Monday, June 28, 2010


I found a copy of Robert Graves' Greek Gods and Heroes today at the dump here in Cape Elizabeth, Me. That was the only place so far that I've see any pigeons in this state. In the strange shelter where you drop your trash they were playing an ear thrashing recording of some electronic avian in order to keep the scavenging birds away. We asked what the noise was, thinking at first that it was some sort of actual bird trapped within the building's corrugated metal walls, and were told by a man working the site that it was his perpetual headache, a noise that only served to attract what it was designed to deter.

Tonight the small Graves volume was bedtime reading. I came across "Melampus and Phylacus", a surprisingly cheerful Greek myth. This was welcome because it wasn't so cheerful when King Midas killed himself in embarrassment over his ass ears. Melampus caught my attention because it has the same message as Grimm 17, The White Snake, a theme that startles me because it seems to speak of some kind of snake dependent reverse fall .

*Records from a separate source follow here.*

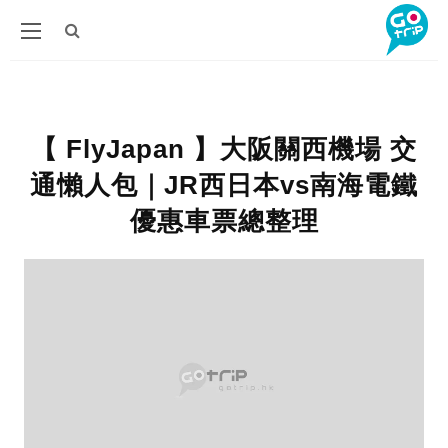
【 FlyJapan 】大阪關西機場 交
通懶人包｜JR西日本vs南海電鐵
優惠車票總整理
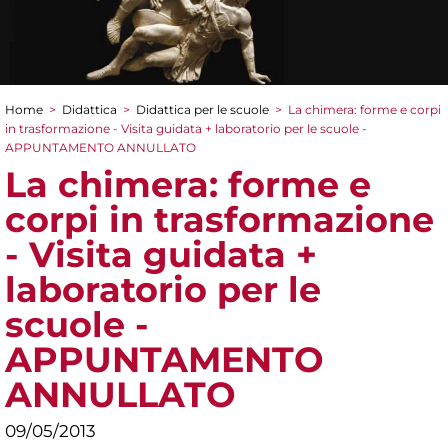
Home
>
Didattica
>
Didattica per le scuole
>
La chimera: forme e corpi
Tu sei qui
in trasformazione - Visita guidata + laboratorio per le scuole -
APPUNTAMENTO ANNULLATO
La chimera: forme e
corpi in trasformazione
- Visita guidata +
laboratorio per le
scuole -
APPUNTAMENTO
ANNULLATO
09/05/2013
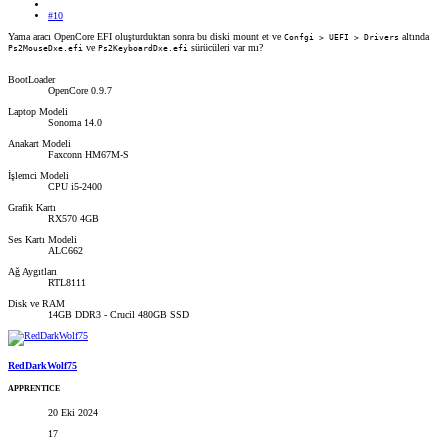
#10
Yama aracı OpenCore EFI oluşturduktan sonra bu diski mount et ve
altında
Confgi > UEFI > Drivers
ve
sürücüleri var mı?
Ps2MouseDxe.efi
Ps2KeyboardDxe.efi
BootLoader
OpenCore 0.9.7
Laptop Modeli
Sonoma 14.0
Anakart Modeli
Faxconn HM67M-S
İşlemci Modeli
CPU i5-2400
Grafik Kartı
RX570 4GB
Ses Kartı Modeli
ALC662
Ağ Aygıtları
RTL8111
Disk ve RAM
14GB DDR3 - Crucil 480GB SSD
RedDarkWolf75
APPRENTICE
20 Eki 2024
17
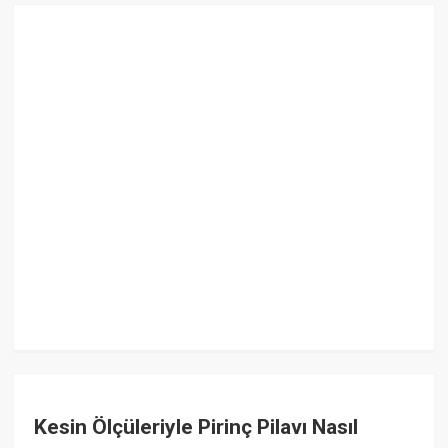
Kesin Ölçüleriyle Pirinç Pilavı Nasıl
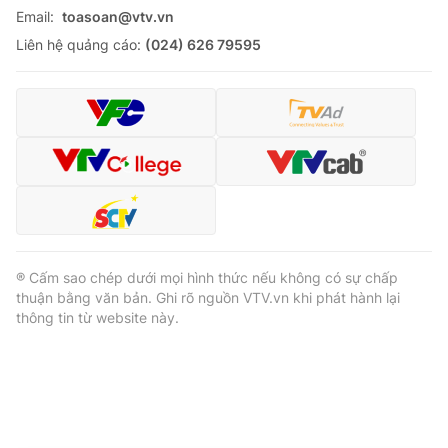
Email:
toasoan@vtv.vn
Liên hệ quảng cáo:
(024) 626 79595
® Cấm sao chép dưới mọi hình thức nếu không có sự chấp
thuận bằng văn bản. Ghi rõ nguồn VTV.vn khi phát hành lại
thông tin từ website này.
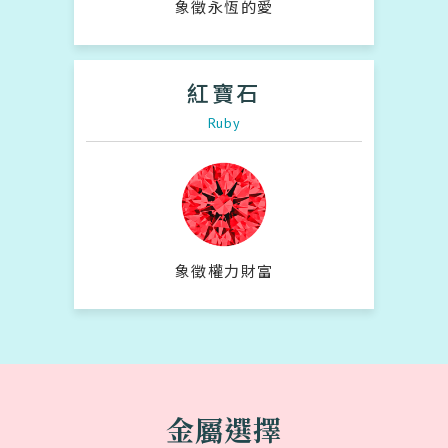
象徵永恆的愛
紅寶石
Ruby
象徵權力財富
金屬選擇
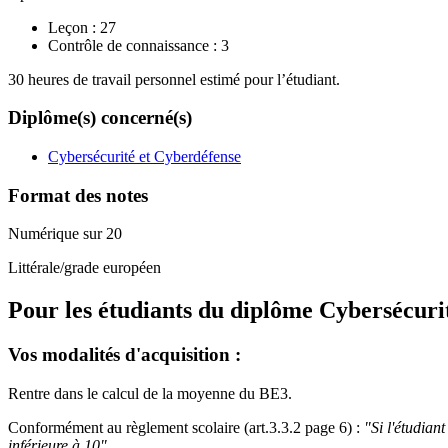
Leçon :
27
Contrôle de connaissance :
3
30 heures de travail personnel estimé pour l’étudiant.
Diplôme(s) concerné(s)
Cybersécurité et Cyberdéfense
Format des notes
Numérique sur 20
Littérale/grade européen
Pour les étudiants du diplôme
Cybersécuri
Vos modalités d'acquisition :
Rentre dans le calcul de la moyenne du BE3.
Conformément au règlement scolaire (art.3.3.2 page 6) :
"Si l'étudian
inférieure à 10".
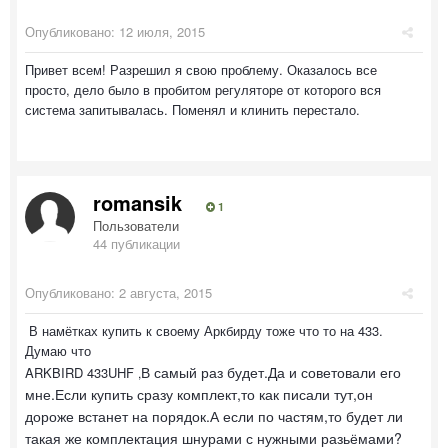
Опубликовано:
12 июля, 2015
Привет всем! Разрешил я свою проблему. Оказалось все
просто, дело было в пробитом регуляторе от которого вся
система запитывалась. Поменял и клинить перестало.
romansik
1
Пользователи
44 публикации
Опубликовано:
2 августа, 2015
В намётках купить к своему Аркбирду тоже что то на 433.
Думаю что
В самый раз будет.Да и советовали его
ARKBIRD 433UHF
,
мне.Если купить сразу комплект,то как писали тут,он
дороже встанет на порядок.А если по частям,то будет ли
такая же комплектация шнурами с нужными разьёмами?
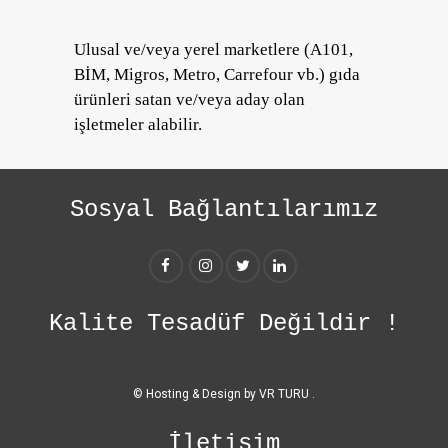
Ulusal ve/veya yerel marketlere (A101,
BİM, Migros, Metro, Carrefour vb.) gıda
ürünleri satan ve/veya aday olan
işletmeler alabilir.
Sosyal Bağlantılarımız
Kalite Tesadüf Değildir !
© Hosting & Design by
VR TURU
.
İletişim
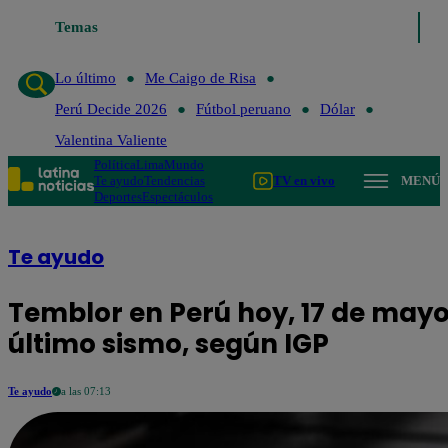
Lo último
Temas
Me Caigo de Risa
Perú Decide 2026
Fútbol peruano
Dó
Lo último
Me Caigo de Risa
Perú Decide 2026
Fútbol peruano
Dólar
Valentina Valiente
Política
Lima
Mundo
Te ayudo
Tendencias
TV en vivo
MENÚ
Deportes
Espectáculos
Te ayudo
Temblor en Perú hoy, 17 de mayo:
último sismo, según IGP
Te ayudo
a las 07:13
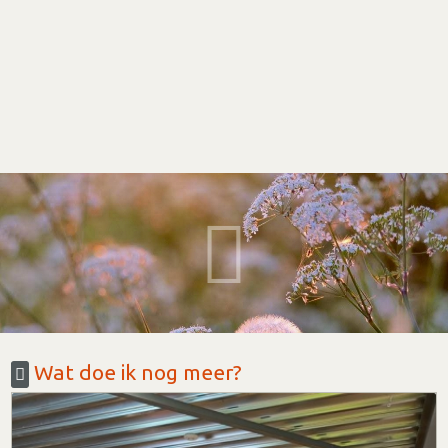
Wat doe ik nog meer?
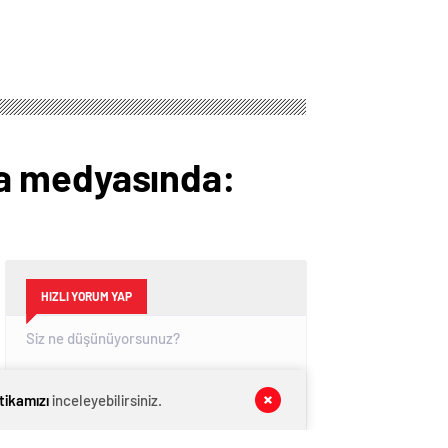
ya medyasında:
HIZLI YORUM YAP
itikamızı
inceleyebilirsiniz.
GÖNDER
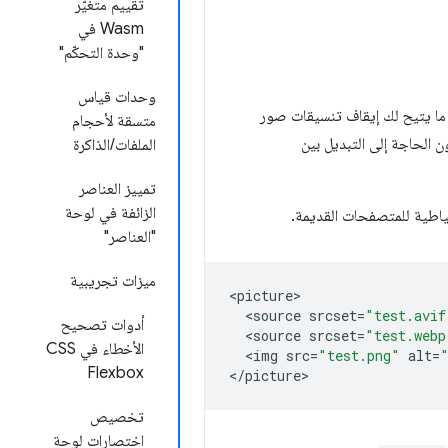
تقييم متغيّر
Wasm في
"وحدة التحكّم"
وحدات قياس
quot;أدوات مطوّري Chrome&quot; محاكاتَين جديدتَين في علامة التبويب &quot;العرض&quot;، ما يتيح لك إيقاف تنسيقات صور
متسقة لأحجام
ون الحاجة إلى التبديل بين
الملفات/الذاكرة
تمييز العناصر
الزائفة في لوحة
"العناصر"
ميزات تجريبية
<
picture
<
source
srcset
=
"test.avif
أدوات تصحيح
<
source
srcset
=
"test.webp
الأخطاء في CSS
<
img
src
=
"test.png"
alt
=
Flexbox
<
/picture
تخصيص
اختصارات لوحة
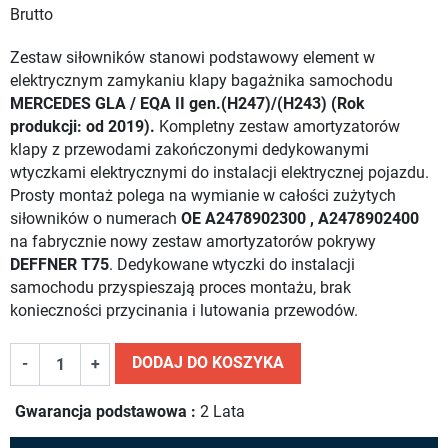
Brutto
Zestaw siłowników stanowi podstawowy element w
elektrycznym zamykaniu klapy bagażnika samochodu
MERCEDES GLA / EQA II gen.(H247)/(H243) (Rok
produkcji: od 2019).
Kompletny zestaw amortyzatorów
klapy z przewodami zakończonymi dedykowanymi
wtyczkami elektrycznymi do instalacji elektrycznej pojazdu.
Prosty montaż polega na wymianie w całości zużytych
siłowników o numerach
OE A2478902300 , A2478902400
na fabrycznie nowy zestaw amortyzatorów pokrywy
DEFFNER T75
. Dedykowane wtyczki do instalacji
samochodu przyspieszają proces montażu, brak
konieczności przycinania i lutowania przewodów.
DODAJ DO KOSZYKA
-
+
Gwarancja podstawowa :
2 Lata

One day Melampus of Pylus prevented his servants from killing a brood of snakes, whose mother had been run over by a cart. In gratitude, the little snakes wriggled into his bed while he slept and licked his ears with their forked tongues. Melampus woke up and found that he could understand the language of birds and insects. Though disappointed to find how dull their conversations usually were, he sometimes overheard most interesting secrets.